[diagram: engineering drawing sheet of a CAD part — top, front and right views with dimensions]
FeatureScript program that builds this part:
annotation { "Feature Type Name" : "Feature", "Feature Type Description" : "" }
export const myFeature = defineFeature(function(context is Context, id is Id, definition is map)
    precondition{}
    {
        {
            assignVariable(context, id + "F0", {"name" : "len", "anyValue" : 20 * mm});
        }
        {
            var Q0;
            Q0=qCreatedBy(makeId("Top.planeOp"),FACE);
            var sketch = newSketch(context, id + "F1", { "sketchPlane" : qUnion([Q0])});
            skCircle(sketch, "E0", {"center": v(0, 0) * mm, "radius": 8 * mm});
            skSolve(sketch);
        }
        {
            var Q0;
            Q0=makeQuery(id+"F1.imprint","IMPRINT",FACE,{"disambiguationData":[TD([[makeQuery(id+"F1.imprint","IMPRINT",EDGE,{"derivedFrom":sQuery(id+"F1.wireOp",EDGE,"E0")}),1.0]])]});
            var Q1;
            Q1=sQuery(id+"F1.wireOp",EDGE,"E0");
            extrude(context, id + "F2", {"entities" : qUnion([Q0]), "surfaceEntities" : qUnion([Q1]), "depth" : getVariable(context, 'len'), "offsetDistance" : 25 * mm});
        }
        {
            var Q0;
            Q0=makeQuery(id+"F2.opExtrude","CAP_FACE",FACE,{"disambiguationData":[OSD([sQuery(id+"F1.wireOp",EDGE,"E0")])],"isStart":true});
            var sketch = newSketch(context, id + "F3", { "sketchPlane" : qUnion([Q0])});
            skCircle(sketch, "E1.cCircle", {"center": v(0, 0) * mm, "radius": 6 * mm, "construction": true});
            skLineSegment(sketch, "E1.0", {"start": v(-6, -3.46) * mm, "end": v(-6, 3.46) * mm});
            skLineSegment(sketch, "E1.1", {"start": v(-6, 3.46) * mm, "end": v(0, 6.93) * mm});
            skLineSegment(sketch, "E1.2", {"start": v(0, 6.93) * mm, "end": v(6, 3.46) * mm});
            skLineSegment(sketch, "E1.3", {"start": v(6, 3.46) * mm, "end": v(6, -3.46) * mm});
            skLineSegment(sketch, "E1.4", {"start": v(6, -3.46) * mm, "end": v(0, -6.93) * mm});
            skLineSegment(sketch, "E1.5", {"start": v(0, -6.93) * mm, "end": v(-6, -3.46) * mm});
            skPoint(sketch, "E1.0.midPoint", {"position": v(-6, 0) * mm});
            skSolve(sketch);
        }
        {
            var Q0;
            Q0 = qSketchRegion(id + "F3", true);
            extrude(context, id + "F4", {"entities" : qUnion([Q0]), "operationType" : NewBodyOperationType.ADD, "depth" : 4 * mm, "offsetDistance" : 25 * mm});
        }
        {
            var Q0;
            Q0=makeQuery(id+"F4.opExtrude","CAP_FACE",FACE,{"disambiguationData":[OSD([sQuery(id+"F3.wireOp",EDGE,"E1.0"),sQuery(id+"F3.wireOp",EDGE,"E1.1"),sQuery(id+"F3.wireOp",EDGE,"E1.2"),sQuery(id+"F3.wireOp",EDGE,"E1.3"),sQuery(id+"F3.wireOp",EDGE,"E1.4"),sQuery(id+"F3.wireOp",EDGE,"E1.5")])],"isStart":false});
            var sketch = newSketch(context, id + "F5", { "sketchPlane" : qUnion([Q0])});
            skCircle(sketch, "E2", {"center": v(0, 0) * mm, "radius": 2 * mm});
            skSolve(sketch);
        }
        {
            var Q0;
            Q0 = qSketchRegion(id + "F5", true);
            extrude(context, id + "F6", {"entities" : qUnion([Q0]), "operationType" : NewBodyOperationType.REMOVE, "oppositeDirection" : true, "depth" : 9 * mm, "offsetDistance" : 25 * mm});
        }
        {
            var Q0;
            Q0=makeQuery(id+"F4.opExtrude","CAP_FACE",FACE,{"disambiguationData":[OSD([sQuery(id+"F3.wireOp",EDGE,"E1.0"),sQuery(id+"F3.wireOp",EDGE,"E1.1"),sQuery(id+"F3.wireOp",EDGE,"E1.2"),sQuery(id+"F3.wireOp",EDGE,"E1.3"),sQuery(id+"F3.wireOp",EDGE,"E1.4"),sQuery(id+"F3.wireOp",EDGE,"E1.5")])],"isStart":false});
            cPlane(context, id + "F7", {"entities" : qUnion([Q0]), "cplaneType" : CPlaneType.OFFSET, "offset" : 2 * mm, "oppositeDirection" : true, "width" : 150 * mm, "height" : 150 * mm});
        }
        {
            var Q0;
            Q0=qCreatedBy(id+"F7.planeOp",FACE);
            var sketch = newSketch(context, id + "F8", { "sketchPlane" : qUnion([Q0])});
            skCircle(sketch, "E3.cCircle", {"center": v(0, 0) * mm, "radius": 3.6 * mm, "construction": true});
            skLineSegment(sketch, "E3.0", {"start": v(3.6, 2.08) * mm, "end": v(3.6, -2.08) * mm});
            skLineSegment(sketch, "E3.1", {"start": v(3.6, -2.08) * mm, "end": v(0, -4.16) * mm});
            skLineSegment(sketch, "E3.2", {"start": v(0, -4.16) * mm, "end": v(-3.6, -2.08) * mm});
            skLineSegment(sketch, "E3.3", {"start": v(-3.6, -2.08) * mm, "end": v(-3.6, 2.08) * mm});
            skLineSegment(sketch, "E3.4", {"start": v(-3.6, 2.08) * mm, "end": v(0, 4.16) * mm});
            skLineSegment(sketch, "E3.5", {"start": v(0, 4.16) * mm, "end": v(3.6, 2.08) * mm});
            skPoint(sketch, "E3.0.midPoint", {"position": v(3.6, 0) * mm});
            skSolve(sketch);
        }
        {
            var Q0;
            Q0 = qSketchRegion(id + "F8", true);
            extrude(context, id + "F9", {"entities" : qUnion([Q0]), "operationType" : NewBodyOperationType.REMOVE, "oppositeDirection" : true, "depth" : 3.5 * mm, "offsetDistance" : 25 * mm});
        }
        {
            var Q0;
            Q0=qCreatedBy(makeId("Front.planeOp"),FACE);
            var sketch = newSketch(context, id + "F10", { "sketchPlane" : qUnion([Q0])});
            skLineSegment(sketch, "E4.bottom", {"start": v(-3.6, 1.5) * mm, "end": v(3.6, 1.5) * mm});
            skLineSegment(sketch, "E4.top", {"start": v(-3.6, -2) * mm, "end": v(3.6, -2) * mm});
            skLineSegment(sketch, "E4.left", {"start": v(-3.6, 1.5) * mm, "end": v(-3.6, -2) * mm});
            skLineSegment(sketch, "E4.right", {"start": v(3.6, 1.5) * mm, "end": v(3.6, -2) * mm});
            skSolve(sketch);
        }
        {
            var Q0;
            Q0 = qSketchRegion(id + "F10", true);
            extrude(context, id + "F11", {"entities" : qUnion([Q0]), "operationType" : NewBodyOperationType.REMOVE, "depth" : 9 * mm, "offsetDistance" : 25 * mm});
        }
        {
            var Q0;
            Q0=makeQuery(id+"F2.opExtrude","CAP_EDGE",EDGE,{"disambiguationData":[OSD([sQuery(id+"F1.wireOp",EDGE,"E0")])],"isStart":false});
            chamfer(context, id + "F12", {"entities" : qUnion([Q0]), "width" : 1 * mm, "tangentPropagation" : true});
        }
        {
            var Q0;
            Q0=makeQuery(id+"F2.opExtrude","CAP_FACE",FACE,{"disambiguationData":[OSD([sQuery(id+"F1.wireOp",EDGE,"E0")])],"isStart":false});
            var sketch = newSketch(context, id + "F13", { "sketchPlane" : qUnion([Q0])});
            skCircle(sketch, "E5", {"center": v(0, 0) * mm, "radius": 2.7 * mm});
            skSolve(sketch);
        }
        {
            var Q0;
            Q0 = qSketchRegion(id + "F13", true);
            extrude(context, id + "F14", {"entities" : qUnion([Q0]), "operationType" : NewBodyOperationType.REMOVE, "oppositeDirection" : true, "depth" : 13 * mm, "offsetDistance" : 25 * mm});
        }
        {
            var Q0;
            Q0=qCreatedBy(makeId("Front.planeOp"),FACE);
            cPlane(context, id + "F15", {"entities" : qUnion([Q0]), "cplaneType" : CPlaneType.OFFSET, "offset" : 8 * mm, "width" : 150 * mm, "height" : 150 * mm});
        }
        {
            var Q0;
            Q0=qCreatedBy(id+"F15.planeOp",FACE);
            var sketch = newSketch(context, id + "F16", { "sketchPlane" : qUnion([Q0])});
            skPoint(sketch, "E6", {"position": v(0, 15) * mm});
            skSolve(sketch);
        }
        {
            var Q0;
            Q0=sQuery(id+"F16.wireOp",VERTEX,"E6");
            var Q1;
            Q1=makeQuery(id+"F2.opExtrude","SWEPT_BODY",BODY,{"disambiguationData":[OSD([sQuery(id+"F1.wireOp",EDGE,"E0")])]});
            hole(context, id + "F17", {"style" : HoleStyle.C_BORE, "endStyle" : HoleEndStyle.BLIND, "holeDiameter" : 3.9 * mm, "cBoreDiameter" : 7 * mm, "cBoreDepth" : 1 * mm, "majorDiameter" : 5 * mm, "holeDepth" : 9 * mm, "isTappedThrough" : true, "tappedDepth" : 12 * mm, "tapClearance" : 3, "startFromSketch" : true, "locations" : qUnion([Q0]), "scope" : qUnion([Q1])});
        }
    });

◆ Given request ◆
Show each line of the items above that contains the string "oppositeDirection".

◆ Finished answer ◆
            extrude(context, id + "F6", {"entities" : qUnion([Q0]), "operationType" : NewBodyOperationType.REMOVE, "oppositeDirection" : true, "depth" : 9 * mm, "offsetDistance" : 25 * mm});
            cPlane(context, id + "F7", {"entities" : qUnion([Q0]), "cplaneType" : CPlaneType.OFFSET, "offset" : 2 * mm, "oppositeDirection" : true, "width" : 150 * mm, "height" : 150 * mm});
            extrude(context, id + "F9", {"entities" : qUnion([Q0]), "operationType" : NewBodyOperationType.REMOVE, "oppositeDirection" : true, "depth" : 3.5 * mm, "offsetDistance" : 25 * mm});
            extrude(context, id + "F14", {"entities" : qUnion([Q0]), "operationType" : NewBodyOperationType.REMOVE, "oppositeDirection" : true, "depth" : 13 * mm, "offsetDistance" : 25 * mm});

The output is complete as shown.